Historicamente, no Brasil, a região Sul é a que mais sente os efeitos do El Niño.
A previsão indica maior frequência de chuvas acima da média, temporais, cheias de rios, enchentes, alagamentos e deslizamentos de terra.
As chuvas registradas no Rio Grande do Sul durante julho, que provocaram enchentes em diferentes municípios, já representam os primeiros impactos do fenômeno.
Segundo o boletim, “a situação exige atenção especial” porque a região não apresenta déficit hídrico. Isso significa que o solo já tem bastante água, favorecendo a rapidez no transbordamento dos rios diante de episódios de chuvas intensas.

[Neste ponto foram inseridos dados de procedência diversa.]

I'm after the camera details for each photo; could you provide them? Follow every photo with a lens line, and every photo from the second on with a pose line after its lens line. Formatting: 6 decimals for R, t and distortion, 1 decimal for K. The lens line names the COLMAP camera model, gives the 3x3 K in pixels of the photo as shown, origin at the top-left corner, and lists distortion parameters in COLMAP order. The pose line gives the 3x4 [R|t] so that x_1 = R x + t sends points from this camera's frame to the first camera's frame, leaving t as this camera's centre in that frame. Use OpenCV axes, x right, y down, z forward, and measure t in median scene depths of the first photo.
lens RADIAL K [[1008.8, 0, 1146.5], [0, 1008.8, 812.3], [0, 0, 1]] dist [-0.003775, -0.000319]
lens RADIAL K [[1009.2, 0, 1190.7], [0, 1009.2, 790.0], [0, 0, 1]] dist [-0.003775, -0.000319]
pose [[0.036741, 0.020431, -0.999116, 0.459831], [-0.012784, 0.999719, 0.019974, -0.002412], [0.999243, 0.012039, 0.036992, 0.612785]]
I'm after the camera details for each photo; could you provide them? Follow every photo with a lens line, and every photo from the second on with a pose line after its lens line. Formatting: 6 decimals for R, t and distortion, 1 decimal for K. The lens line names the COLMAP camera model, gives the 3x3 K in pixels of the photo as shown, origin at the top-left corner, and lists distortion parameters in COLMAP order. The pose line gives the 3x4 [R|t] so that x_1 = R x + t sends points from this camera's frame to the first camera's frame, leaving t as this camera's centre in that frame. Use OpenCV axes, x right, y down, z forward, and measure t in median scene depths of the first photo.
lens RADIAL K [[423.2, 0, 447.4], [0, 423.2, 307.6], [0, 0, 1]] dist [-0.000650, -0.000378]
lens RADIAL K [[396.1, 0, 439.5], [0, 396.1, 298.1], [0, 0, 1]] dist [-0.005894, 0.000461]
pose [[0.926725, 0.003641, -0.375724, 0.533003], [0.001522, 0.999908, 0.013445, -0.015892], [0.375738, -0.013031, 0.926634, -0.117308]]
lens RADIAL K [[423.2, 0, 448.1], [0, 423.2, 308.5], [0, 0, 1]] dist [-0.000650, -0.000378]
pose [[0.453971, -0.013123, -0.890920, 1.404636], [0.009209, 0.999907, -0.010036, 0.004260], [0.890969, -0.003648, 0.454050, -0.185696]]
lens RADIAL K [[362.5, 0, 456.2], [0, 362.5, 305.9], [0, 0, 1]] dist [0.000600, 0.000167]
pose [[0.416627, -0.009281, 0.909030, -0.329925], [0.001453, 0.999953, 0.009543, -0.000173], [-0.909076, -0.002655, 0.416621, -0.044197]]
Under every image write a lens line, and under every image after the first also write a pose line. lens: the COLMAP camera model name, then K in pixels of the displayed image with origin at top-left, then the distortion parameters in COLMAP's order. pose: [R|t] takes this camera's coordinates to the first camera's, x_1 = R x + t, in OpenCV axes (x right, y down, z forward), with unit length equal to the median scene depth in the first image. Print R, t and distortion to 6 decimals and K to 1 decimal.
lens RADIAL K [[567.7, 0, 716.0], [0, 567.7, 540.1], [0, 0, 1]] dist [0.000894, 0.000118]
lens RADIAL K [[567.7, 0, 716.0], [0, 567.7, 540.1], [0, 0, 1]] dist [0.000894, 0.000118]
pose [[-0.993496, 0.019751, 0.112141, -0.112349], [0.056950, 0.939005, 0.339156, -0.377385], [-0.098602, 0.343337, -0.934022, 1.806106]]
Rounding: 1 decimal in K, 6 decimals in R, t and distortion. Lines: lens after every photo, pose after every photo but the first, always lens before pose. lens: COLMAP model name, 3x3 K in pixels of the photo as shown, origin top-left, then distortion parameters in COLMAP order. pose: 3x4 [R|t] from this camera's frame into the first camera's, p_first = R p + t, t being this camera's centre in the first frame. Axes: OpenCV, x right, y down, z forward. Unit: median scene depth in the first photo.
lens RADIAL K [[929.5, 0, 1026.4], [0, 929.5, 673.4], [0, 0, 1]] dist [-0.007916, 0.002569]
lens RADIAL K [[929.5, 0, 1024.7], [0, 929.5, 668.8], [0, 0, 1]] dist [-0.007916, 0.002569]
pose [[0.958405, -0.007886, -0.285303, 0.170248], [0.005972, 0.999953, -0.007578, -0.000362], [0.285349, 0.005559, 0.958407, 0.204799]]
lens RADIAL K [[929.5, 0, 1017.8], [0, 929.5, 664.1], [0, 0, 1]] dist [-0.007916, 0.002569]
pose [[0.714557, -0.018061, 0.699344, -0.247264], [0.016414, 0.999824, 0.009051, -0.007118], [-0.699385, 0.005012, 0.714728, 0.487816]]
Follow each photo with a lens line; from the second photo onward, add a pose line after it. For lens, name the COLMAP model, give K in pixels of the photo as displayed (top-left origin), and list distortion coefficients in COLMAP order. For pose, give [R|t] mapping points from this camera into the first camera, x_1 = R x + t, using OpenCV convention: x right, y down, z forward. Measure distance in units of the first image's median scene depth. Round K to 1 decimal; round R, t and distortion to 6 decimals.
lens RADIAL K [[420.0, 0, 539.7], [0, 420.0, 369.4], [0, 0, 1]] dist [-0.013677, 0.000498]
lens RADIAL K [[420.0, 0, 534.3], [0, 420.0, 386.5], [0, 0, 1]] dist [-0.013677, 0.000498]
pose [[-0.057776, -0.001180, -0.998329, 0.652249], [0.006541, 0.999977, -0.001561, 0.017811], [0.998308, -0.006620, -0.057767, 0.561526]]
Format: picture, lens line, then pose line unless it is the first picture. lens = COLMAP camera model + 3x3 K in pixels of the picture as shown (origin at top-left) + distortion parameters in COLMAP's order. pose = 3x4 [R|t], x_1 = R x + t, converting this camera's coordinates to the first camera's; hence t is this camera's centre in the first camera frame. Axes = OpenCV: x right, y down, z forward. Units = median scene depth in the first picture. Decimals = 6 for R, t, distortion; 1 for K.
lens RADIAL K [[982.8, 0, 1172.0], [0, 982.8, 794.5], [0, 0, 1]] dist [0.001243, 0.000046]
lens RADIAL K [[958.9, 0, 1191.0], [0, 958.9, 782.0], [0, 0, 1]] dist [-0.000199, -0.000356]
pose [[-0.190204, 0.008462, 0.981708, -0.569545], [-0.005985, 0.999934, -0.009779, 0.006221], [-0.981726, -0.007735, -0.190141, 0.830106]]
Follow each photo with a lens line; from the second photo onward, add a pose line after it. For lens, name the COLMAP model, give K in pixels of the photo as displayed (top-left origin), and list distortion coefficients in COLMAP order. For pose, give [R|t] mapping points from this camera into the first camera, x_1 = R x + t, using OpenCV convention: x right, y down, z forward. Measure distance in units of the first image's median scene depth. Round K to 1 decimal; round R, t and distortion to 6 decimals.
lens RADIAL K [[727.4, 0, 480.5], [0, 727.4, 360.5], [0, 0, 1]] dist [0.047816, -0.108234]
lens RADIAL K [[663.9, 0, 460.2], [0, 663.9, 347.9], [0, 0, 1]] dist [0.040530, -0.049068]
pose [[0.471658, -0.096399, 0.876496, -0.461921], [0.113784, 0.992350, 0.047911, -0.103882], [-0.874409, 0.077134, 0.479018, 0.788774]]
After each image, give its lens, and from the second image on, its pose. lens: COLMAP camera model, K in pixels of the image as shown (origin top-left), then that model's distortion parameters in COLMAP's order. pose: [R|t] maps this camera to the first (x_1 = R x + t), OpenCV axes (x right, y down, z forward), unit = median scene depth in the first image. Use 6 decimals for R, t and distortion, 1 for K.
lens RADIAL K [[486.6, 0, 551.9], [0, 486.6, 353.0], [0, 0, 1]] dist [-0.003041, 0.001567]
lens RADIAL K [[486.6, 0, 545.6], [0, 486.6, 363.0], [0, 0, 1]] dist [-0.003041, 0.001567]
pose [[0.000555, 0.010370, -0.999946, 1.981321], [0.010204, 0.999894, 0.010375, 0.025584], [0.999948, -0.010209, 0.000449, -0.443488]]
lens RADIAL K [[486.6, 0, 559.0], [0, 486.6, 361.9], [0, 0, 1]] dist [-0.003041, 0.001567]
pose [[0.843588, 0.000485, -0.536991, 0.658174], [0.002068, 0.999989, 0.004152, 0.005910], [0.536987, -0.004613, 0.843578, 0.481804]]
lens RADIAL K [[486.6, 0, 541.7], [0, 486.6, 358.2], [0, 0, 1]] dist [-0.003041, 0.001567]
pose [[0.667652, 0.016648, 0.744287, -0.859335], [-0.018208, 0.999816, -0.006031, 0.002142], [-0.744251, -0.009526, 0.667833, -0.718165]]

Na região Norte do país, especialmente na Amazônia, o cenário é de redução das chuvas, temperaturas acima da média e atraso do início da estação chuvosa.
O boletim destaca que esse padrão favorece a persistência da estiagem, reduz a disponibilidade hídrica, aumenta o ressecamento da vegetação e amplia significativamente o risco de incêndios florestais.
Outro efeito esperado é a redução gradual dos níveis dos rios. Embora boa parte das bacias ainda apresente condições próximas da normalidade, os indicadores mostram avanço da estiagem em diferentes sub-bacias da Amazônia.
Segundo os órgãos responsáveis pelo monitoramento, caso não haja reposição significativa das chuvas nas próximas semanas, a resposta hidrológica tende a se intensificar, afetando a navegação, o abastecimento de água e atividades econômicas dependentes dos rios.